TASK GOAL:
Word for word, copy each record that comes after this.

*-*-*

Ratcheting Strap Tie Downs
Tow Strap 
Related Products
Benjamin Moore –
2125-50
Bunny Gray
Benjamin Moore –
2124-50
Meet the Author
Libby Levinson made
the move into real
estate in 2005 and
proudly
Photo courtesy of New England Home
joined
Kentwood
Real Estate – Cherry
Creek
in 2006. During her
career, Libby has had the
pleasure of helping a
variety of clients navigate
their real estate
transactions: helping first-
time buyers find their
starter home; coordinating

*-*-*

ANSWER TO THE EXERCISE:
Ratcheting Strap Tie Downs
Tow Strap 
Related Products
Benjamin Moore –
2125-50
Bunny Gray
Benjamin Moore –
2124-50
Meet the Author
Libby Levinson made
the move into real
estate in 2005 and
proudly
Photo courtesy of New England Home
joined
Kentwood
Real Estate – Cherry
Creek
in 2006. During her
career, Libby has had the
pleasure of helping a
variety of clients navigate
their real estate
transactions: helping first-
time buyers find their
starter home; coordinating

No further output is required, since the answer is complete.